DATASET EXTRACT:
★ ★ ★ ★

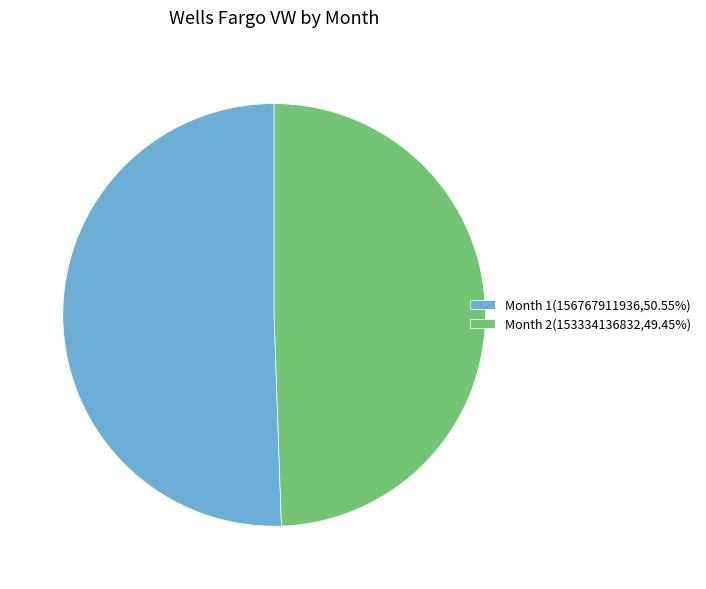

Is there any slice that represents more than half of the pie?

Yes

★ ★ ★ ★

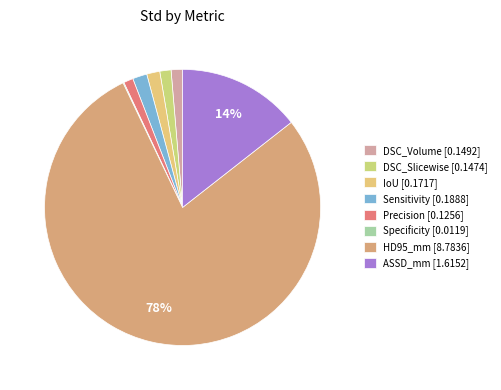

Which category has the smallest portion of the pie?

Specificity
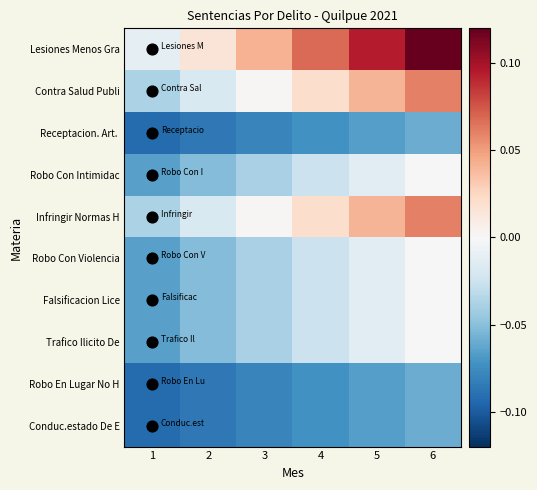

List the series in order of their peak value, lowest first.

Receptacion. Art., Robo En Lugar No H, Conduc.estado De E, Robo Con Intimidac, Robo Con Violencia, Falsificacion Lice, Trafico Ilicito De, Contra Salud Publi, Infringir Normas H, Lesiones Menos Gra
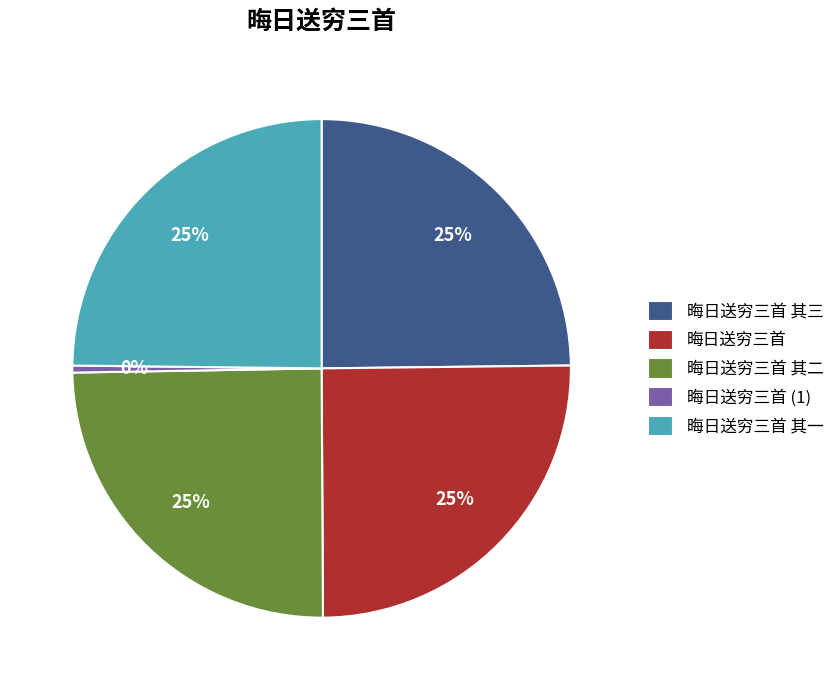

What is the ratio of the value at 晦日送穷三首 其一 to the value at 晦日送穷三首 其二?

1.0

★ ★ ★ ★

PROBLEM TO SOLVE: Copy out the data from the line with "Specificity" through the line with "Receptacion. Art., Robo", both included, word for word, and don't put the pictures in your answer.

ANSWER TO THIS EXERCISE:
Specificity

List the series in order of their peak value, lowest first.

Receptacion. Art., Robo En Lugar No H, Conduc.estado De E, Robo Con Intimidac, Robo Con Violencia, Falsificacion Lice, Trafico Ilicito De, Contra Salud Publi, Infringir Normas H, Lesiones Menos Gra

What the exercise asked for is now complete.